Comparison of global surface temperatures (with solar effect removed) with forcings due to CO₂ (dashed line) and Halocarbons (green line) (credit : Lu 2013).

Firstly, there is something fundamentally odd about this. If you consider the very first figure – which shows the global surface temperature anomalies with the solar effect removed – it shows that the temperature anomaly is essentially zero between 1880 and 1970 and then rises rapidly from 1970 till 2012 (and is essentially unchanged,between 1970 and 2012, from the uncorrected values). This is primarily because Lu (2013) claims that he’s removed the solar effect. The conclusion is therefore essentially that CO₂ provides no forcing from 1880 to 1970 and then all the forcing from 1970 to 2012. I suspect that what this analysis has done is over-represented the significance of CO₂ from 1970 to 2012 and consequently enhanced the disparity between 1880 and 1970.

There is, however, a more fundamental problem. The paper assumes that the relationship between the temperature anomaly and Halocarbon forcing is given by the equation above. The figure below (from Lu Q.-B., Journal of Cosmology, 8, 1846-1862, 2010) shows the variation of surface temperature anomaly with time for different climate sensitivity factors, α, and climate feedback factors, β. The best fit seems to be for α = 0.9 and β = 2.0. One can use the equation above to calculate that this suggests that the change in forcing due to Halocarbons is ΔF = 0.333 (this is actually quite similar to the value used by the IPCC).

Figure showing temperature anomalies against time for different Halocarbon climate sensitivities and Halocarbon climate feedbacks.

This is what I think is the major issue with this work. If one assumes that most of the forcing is due to some atmospheric constituent (either Halocarbons or CO₂) then the climate sensitivity in the absence of feedback is a surface temperature change of 1K for a change in radiative forcing of 3.7 Wm^-2. This gives a climate sensitivity of 0.27 K/Wm^-2. If you want to use the equation ΔT = αβΔF then α = 0.27 K Wm^-2 and β is the feedback factor. To reproduce the results shown in the figure above would then require that β = 6.666. In other words, for Halocarbons to be the dominant driver of global warming since 1970 would require a feedback factor of almost 7. Using α = 0.9 K/Wm^-2 suggests that in the absence of feedback a change in forcing of 1.1 Wm^-2 would produce a change in surface temperature of 1K, which seems rather unphysical to me. One can do a basic blackbody flux calculation to show why this doesn’t really make sense, but I’ve done this in previous posts so won’t repeat it here (happy to respond in the comments if anyone would like clarification).
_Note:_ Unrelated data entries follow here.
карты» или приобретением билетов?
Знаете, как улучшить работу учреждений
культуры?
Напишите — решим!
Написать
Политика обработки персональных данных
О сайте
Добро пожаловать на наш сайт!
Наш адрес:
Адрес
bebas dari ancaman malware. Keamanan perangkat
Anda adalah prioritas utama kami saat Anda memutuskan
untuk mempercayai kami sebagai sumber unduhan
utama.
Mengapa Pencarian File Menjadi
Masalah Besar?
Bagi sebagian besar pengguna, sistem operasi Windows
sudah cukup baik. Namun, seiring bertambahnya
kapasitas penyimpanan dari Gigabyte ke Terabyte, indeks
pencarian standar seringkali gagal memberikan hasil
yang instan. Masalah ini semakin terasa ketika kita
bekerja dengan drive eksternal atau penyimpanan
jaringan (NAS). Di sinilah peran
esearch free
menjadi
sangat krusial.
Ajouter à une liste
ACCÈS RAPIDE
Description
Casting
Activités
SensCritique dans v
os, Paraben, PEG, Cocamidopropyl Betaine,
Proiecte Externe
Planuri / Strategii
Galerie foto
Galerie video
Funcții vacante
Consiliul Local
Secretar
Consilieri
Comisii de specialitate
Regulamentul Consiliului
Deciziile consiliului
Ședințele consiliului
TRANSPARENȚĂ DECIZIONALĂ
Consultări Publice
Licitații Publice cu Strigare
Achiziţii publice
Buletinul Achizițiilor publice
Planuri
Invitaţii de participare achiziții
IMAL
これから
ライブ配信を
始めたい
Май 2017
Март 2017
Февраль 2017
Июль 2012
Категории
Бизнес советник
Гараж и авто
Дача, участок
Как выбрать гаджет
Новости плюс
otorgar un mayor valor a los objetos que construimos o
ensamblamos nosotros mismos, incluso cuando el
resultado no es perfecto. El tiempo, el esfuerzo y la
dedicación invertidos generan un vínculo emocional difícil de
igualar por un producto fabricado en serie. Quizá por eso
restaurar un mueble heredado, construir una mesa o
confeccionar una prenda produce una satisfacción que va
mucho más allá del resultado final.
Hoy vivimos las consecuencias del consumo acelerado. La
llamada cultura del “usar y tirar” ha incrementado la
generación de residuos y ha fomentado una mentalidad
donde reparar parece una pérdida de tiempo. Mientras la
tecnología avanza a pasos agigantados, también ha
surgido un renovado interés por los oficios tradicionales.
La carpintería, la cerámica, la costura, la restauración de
This post has become rather long and somewhat convoluted, so I hope it makes sense. One of points I was trying to make is that calculation to remove the solar effect appears to be rather simplistic and essentially assumes that Sun provided almost all the forcing prior to 1970 and virtually nothing after 1970. The other point was that the forcing calculation used to represent the influence of Halocarbons would seem to require a feedback factor of almost 7, much bigger than the feedback factor needed for CO₂. Quite what provides this extremely large feedback is not made clear (as far as I can tell). This seems like a fairly classic example of reasonable complicated data manipulation and calculations that show correlations, but that dooesn’t really include much in way of the physics that would be necessary to show that these results actually make sense.